Consumer Health Digest #10-36
Your Weekly Update of News and Reviews
September 9, 2010
Consumer Health Digest is a free weekly e-mail newsletter edited by Stephen Barrett, M.D., with help from William M. London, Ed.D., M.P.H. It summarizes scientific reports; legislative developments; enforcement actions; news reports; Web site evaluations; recommended and nonrecommended books; and other information relevant to consumer protection and consumer decision-making.
Rea disciplinary case settled. The Texas Medical Board has approved a mediated agreed order under which William J. Rea, M.D. must revise the form he uses to obtain consent to treat patients with injections of environmental substances. The order was based upon Rea's failure to obtain informed consent from five patients diagnosed with chemical sensitivity and/or environmental sensitivity. During the investigation, Rea testified that a "car exhaust" solution he used for injections was so dilute that only an "electromagnetic imprint" of the original active substances remained. The revised consent form must state that (a) his injections contain only an “electromagnetic imprint” of the agents in question, (b) the therapy is not FDA approved, and (c) the therapeutic value of the therapy is disputed. In addition, he must not start using any formulations that contain any amounts of substances classified as hazardous or carcinogenic by the U.S. Environmental Protection Agency or any other federal or state regulatory agency. The mediated agreed order settled the board's complaint, filed in 2007, which charged that Rea had (a) used pseudoscientific test methods, (b) failed to make accurate diagnoses, (c) provided "nonsensical" treatments, (d) failed to properly inform patients that his approach is unproven, (e) practiced in areas for which he has not been trained, and (f) represented himself as certified by a board that is not recognized by the American Board of Medical Specialties. The charges not related to informed consent were dropped as part of the settlement. Rea, who operates the Environmental Health Center in Dallas, Texas, is best known for his promotion of the concept of multiple chemical sensitivity (MCS), a diagnosis not recognized as valid by the scientific community. Quackwatch has a detailed discussion of "MCS."

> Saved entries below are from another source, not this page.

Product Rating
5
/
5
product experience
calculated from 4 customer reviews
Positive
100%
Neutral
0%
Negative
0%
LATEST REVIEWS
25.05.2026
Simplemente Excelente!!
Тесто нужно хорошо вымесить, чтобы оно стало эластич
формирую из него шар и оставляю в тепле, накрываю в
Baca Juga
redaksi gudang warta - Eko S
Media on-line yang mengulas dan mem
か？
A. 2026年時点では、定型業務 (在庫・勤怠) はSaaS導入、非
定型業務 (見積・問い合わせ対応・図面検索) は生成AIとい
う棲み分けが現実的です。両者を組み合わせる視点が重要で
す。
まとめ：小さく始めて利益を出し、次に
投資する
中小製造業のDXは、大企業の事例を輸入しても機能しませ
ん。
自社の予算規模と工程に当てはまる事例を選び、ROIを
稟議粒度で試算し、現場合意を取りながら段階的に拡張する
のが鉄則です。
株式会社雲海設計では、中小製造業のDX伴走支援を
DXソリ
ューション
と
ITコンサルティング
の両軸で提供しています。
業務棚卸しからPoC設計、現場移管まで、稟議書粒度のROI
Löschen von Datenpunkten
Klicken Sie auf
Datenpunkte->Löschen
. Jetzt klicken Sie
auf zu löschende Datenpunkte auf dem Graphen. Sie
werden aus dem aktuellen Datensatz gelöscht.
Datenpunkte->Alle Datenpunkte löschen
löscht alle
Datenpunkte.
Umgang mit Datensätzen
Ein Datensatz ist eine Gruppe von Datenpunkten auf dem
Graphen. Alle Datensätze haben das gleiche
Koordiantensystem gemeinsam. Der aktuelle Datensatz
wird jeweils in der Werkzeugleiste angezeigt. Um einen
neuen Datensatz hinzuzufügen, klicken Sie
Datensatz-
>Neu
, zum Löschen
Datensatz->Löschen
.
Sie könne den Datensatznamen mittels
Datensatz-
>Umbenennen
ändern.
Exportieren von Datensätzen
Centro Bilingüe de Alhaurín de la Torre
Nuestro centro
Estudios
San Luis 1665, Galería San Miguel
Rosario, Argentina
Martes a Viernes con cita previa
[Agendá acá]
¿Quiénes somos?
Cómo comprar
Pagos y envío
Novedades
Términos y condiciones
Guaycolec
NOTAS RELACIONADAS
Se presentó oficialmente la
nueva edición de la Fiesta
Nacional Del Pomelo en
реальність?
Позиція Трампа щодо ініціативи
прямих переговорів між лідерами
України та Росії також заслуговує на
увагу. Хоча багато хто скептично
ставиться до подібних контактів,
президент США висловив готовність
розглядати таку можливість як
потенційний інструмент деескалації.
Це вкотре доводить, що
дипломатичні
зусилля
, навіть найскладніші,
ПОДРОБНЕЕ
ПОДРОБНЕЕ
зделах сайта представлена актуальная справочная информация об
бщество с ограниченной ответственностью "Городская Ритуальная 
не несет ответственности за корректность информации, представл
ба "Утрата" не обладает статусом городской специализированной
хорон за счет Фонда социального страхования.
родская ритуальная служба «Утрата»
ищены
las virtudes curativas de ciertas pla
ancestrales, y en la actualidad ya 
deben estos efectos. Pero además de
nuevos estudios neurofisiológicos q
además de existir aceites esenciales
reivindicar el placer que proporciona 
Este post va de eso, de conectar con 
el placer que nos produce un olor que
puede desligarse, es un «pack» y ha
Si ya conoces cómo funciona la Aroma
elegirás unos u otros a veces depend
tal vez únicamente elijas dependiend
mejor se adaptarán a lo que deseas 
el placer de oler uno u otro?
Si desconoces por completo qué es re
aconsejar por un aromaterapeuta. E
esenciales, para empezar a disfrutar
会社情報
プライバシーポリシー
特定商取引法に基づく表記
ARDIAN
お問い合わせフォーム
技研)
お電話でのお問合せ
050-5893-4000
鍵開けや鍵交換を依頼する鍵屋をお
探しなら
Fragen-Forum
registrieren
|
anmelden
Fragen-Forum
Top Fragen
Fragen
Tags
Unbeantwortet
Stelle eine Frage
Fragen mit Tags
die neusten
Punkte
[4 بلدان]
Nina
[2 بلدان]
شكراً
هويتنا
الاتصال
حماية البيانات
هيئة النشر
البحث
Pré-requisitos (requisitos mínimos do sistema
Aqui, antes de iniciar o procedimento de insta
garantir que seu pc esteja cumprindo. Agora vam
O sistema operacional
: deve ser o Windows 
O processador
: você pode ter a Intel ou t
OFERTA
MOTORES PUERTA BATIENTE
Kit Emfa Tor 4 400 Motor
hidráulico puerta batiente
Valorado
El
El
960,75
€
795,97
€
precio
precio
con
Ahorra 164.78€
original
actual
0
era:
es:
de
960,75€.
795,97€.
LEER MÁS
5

No overall association found between cell phones and brain tumors. A major study that examined whether cell phone use increases the risk of gliomas (malignant tumors) and meningiomas (benign tumors) has found no evidence that it does. The research, conducted in 13 countries using a common protocol, involved 2,708 glioma cases, 2,409 meningioma cases, and matched controls. It is the largest case-control study of cell phones and brain tumors conducted to date, with the largest numbers of users with at least 10 years of exposure and the greatest cumulative hours of use of any study. For the small proportion of study participants who reported spending the most total time on cell phone calls, there was some association with glioma, but the researchers considered this finding inconclusive. [INTERPHONE Study Group. Brain tumor risk in relation to mobile telephone use: Results of the INTERPHONE international case-control study. International Journal of Epidemiology. 39:675-694, 2010] The National Cancer Institute has summarized the findings of smaller studies, most of which found no overall association. [Cell phones and cancer risk. NCI Web site, May 19, 2010] A few of the studies found slight possible higher risks for certain tumors, but the most likely explanation for this is that if enough data points are studied, some may look significant even though they are not. Many laboratory studies have found no evidence that radio waves are carcinogenic in laboratory rodents, and physicists point out that radio waves are not sufficiently energetic to cause DNA damage. All evidence considered, there is no current reason to avoid cell-phone use out of fear that it will cause tumors.
Green tea claims triggers two FDA warning letters. The FDA has issued two warning letters related to claims made for green tea products. One ordered Unilever Americas to stop claiming that its Lipton Green Tea 100% Naturally Caffeinated product has a significant cholesterol-lowering effect and is "a naturally rich source of antioxidants." The other ordered Cadbury Adams USA to stop claiming that its Canada Dry Sparkling Green Tea Ginger Ale was "enhanced with 200 mg of antioxidants from green tea and vitamin C."
This page was revised on September 11, 2010.